Task details: Copy out every entry that follows, without a single picture.

[Records drawn from a dataset]

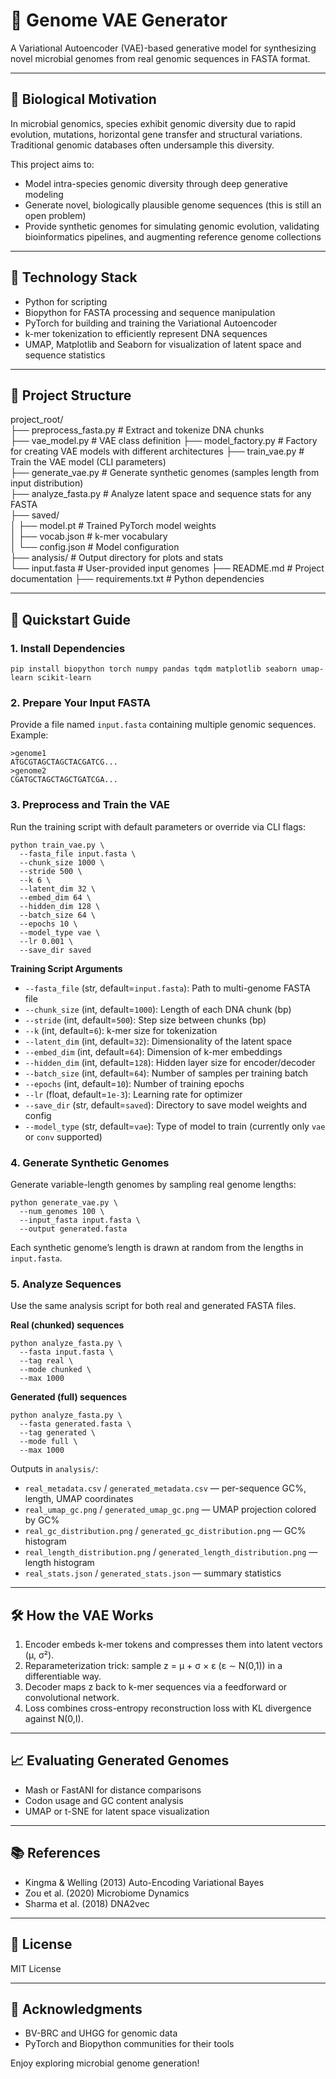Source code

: # 🧬 Genome VAE Generator

A Variational Autoencoder (VAE)-based generative model for synthesizing novel microbial genomes from real genomic
sequences in FASTA format.

---

## 🧪 Biological Motivation

In microbial genomics, species exhibit genomic diversity due to rapid evolution, mutations, horizontal gene transfer and
structural variations. Traditional genomic databases often undersample this diversity.

This project aims to:

- Model intra-species genomic diversity through deep generative modeling
- Generate novel, biologically plausible genome sequences (this is still an open problem)
- Provide synthetic genomes for simulating genomic evolution, validating bioinformatics pipelines, and augmenting
  reference genome collections

---

## 🧠 Technology Stack

- Python for scripting
- Biopython for FASTA processing and sequence manipulation
- PyTorch for building and training the Variational Autoencoder
- k-mer tokenization to efficiently represent DNA sequences
- UMAP, Matplotlib and Seaborn for visualization of latent space and sequence statistics

---

## 📂 Project Structure

project_root/  
├── preprocess_fasta.py # Extract and tokenize DNA chunks  
├── vae_model.py # VAE class definition
├── model_factory.py # Factory for creating VAE models with different architectures
├── train_vae.py # Train the VAE model (CLI parameters)  
├── generate_vae.py # Generate synthetic genomes (samples length from input distribution)  
├── analyze_fasta.py # Analyze latent space and sequence stats for any FASTA  
├── saved/                     
│ ├── model.pt # Trained PyTorch model weights  
│ ├── vocab.json # k-mer vocabulary  
│ └── config.json # Model configuration  
├── analysis/ # Output directory for plots and stats  
└── input.fasta # User-provided input genomes
├── README.md # Project documentation
├── requirements.txt # Python dependencies

---

## 🚀 Quickstart Guide

### 1. Install Dependencies

    pip install biopython torch numpy pandas tqdm matplotlib seaborn umap-learn scikit-learn

### 2. Prepare Your Input FASTA

Provide a file named `input.fasta` containing multiple genomic sequences. Example:

    >genome1
    ATGCGTAGCTAGCTACGATCG...
    >genome2
    CGATGCTAGCTAGCTGATCGA...

### 3. Preprocess and Train the VAE

Run the training script with default parameters or override via CLI flags:

    python train_vae.py \
      --fasta_file input.fasta \
      --chunk_size 1000 \
      --stride 500 \
      --k 6 \
      --latent_dim 32 \
      --embed_dim 64 \
      --hidden_dim 128 \
      --batch_size 64 \
      --epochs 10 \
      --model_type vae \
      --lr 0.001 \
      --save_dir saved

**Training Script Arguments**

- `--fasta_file` (str, default=`input.fasta`): Path to multi-genome FASTA file
- `--chunk_size` (int, default=`1000`): Length of each DNA chunk (bp)
- `--stride` (int, default=`500`): Step size between chunks (bp)
- `--k` (int, default=`6`): k-mer size for tokenization
- `--latent_dim` (int, default=`32`): Dimensionality of the latent space
- `--embed_dim` (int, default=`64`): Dimension of k-mer embeddings
- `--hidden_dim` (int, default=`128`): Hidden layer size for encoder/decoder
- `--batch_size` (int, default=`64`): Number of samples per training batch
- `--epochs` (int, default=`10`): Number of training epochs
- `--lr` (float, default=`1e-3`): Learning rate for optimizer
- `--save_dir` (str, default=`saved`): Directory to save model weights and config
- `--model_type` (str, default=`vae`): Type of model to train (currently only `vae` or `conv` supported)

### 4. Generate Synthetic Genomes

Generate variable-length genomes by sampling real genome lengths:

    python generate_vae.py \
      --num_genomes 100 \
      --input_fasta input.fasta \
      --output generated.fasta

Each synthetic genome’s length is drawn at random from the lengths in `input.fasta`.

### 5. Analyze Sequences

Use the same analysis script for both real and generated FASTA files.

**Real (chunked) sequences**

    python analyze_fasta.py \
      --fasta input.fasta \
      --tag real \
      --mode chunked \
      --max 1000

**Generated (full) sequences**

    python analyze_fasta.py \
      --fasta generated.fasta \
      --tag generated \
      --mode full \
      --max 1000

Outputs in `analysis/`:

- `real_metadata.csv` / `generated_metadata.csv` — per-sequence GC%, length, UMAP coordinates
- `real_umap_gc.png` / `generated_umap_gc.png` — UMAP projection colored by GC%
- `real_gc_distribution.png` / `generated_gc_distribution.png` — GC% histogram
- `real_length_distribution.png` / `generated_length_distribution.png` — length histogram
- `real_stats.json` / `generated_stats.json` — summary statistics

---

## 🛠️ How the VAE Works

1. Encoder embeds k-mer tokens and compresses them into latent vectors (μ, σ²).
2. Reparameterization trick: sample z = μ + σ × ε (ε ∼ N(0,1)) in a differentiable way.
3. Decoder maps z back to k-mer sequences via a feedforward or convolutional network.
4. Loss combines cross-entropy reconstruction loss with KL divergence against N(0,I).

---

## 📈 Evaluating Generated Genomes

- Mash or FastANI for distance comparisons
- Codon usage and GC content analysis
- UMAP or t-SNE for latent space visualization

---

## 📚 References

- Kingma & Welling (2013) Auto-Encoding Variational Bayes
- Zou et al. (2020) Microbiome Dynamics
- Sharma et al. (2018) DNA2vec

---

## 📝 License

MIT License

---

## 🙌 Acknowledgments

- BV-BRC and UHGG for genomic data
- PyTorch and Biopython communities for their tools

Enjoy exploring microbial genome generation!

Solution to this task:
Source code

: # 🧬 Genome VAE Generator

A Variational Autoencoder (VAE)-based generative model for synthesizing novel microbial genomes from real genomic
sequences in FASTA format.

---

## 🧪 Biological Motivation

In microbial genomics, species exhibit genomic diversity due to rapid evolution, mutations, horizontal gene transfer and
structural variations. Traditional genomic databases often undersample this diversity.

This project aims to:

- Model intra-species genomic diversity through deep generative modeling
- Generate novel, biologically plausible genome sequences (this is still an open problem)
- Provide synthetic genomes for simulating genomic evolution, validating bioinformatics pipelines, and augmenting
  reference genome collections

---

## 🧠 Technology Stack

- Python for scripting
- Biopython for FASTA processing and sequence manipulation
- PyTorch for building and training the Variational Autoencoder
- k-mer tokenization to efficiently represent DNA sequences
- UMAP, Matplotlib and Seaborn for visualization of latent space and sequence statistics

---

## 📂 Project Structure

project_root/  
├── preprocess_fasta.py # Extract and tokenize DNA chunks  
├── vae_model.py # VAE class definition
├── model_factory.py # Factory for creating VAE models with different architectures
├── train_vae.py # Train the VAE model (CLI parameters)  
├── generate_vae.py # Generate synthetic genomes (samples length from input distribution)  
├── analyze_fasta.py # Analyze latent space and sequence stats for any FASTA  
├── saved/                     
│ ├── model.pt # Trained PyTorch model weights  
│ ├── vocab.json # k-mer vocabulary  
│ └── config.json # Model configuration  
├── analysis/ # Output directory for plots and stats  
└── input.fasta # User-provided input genomes
├── README.md # Project documentation
├── requirements.txt # Python dependencies

---

## 🚀 Quickstart Guide

### 1. Install Dependencies

    pip install biopython torch numpy pandas tqdm matplotlib seaborn umap-learn scikit-learn

### 2. Prepare Your Input FASTA

Provide a file named `input.fasta` containing multiple genomic sequences. Example:

    >genome1
    ATGCGTAGCTAGCTACGATCG...
    >genome2
    CGATGCTAGCTAGCTGATCGA...

### 3. Preprocess and Train the VAE

Run the training script with default parameters or override via CLI flags:

    python train_vae.py \
      --fasta_file input.fasta \
      --chunk_size 1000 \
      --stride 500 \
      --k 6 \
      --latent_dim 32 \
      --embed_dim 64 \
      --hidden_dim 128 \
      --batch_size 64 \
      --epochs 10 \
      --model_type vae \
      --lr 0.001 \
      --save_dir saved

**Training Script Arguments**

- `--fasta_file` (str, default=`input.fasta`): Path to multi-genome FASTA file
- `--chunk_size` (int, default=`1000`): Length of each DNA chunk (bp)
- `--stride` (int, default=`500`): Step size between chunks (bp)
- `--k` (int, default=`6`): k-mer size for tokenization
- `--latent_dim` (int, default=`32`): Dimensionality of the latent space
- `--embed_dim` (int, default=`64`): Dimension of k-mer embeddings
- `--hidden_dim` (int, default=`128`): Hidden layer size for encoder/decoder
- `--batch_size` (int, default=`64`): Number of samples per training batch
- `--epochs` (int, default=`10`): Number of training epochs
- `--lr` (float, default=`1e-3`): Learning rate for optimizer
- `--save_dir` (str, default=`saved`): Directory to save model weights and config
- `--model_type` (str, default=`vae`): Type of model to train (currently only `vae` or `conv` supported)

### 4. Generate Synthetic Genomes

Generate variable-length genomes by sampling real genome lengths:

    python generate_vae.py \
      --num_genomes 100 \
      --input_fasta input.fasta \
      --output generated.fasta

Each synthetic genome’s length is drawn at random from the lengths in `input.fasta`.

### 5. Analyze Sequences

Use the same analysis script for both real and generated FASTA files.

**Real (chunked) sequences**

    python analyze_fasta.py \
      --fasta input.fasta \
      --tag real \
      --mode chunked \
      --max 1000

**Generated (full) sequences**

    python analyze_fasta.py \
      --fasta generated.fasta \
      --tag generated \
      --mode full \
      --max 1000

Outputs in `analysis/`:

- `real_metadata.csv` / `generated_metadata.csv` — per-sequence GC%, length, UMAP coordinates
- `real_umap_gc.png` / `generated_umap_gc.png` — UMAP projection colored by GC%
- `real_gc_distribution.png` / `generated_gc_distribution.png` — GC% histogram
- `real_length_distribution.png` / `generated_length_distribution.png` — length histogram
- `real_stats.json` / `generated_stats.json` — summary statistics

---

## 🛠️ How the VAE Works

1. Encoder embeds k-mer tokens and compresses them into latent vectors (μ, σ²).
2. Reparameterization trick: sample z = μ + σ × ε (ε ∼ N(0,1)) in a differentiable way.
3. Decoder maps z back to k-mer sequences via a feedforward or convolutional network.
4. Loss combines cross-entropy reconstruction loss with KL divergence against N(0,I).

---

## 📈 Evaluating Generated Genomes

- Mash or FastANI for distance comparisons
- Codon usage and GC content analysis
- UMAP or t-SNE for latent space visualization

---

## 📚 References

- Kingma & Welling (2013) Auto-Encoding Variational Bayes
- Zou et al. (2020) Microbiome Dynamics
- Sharma et al. (2018) DNA2vec

---

## 📝 License

MIT License

---

## 🙌 Acknowledgments

- BV-BRC and UHGG for genomic data
- PyTorch and Biopython communities for their tools

Enjoy exploring microbial genome generation!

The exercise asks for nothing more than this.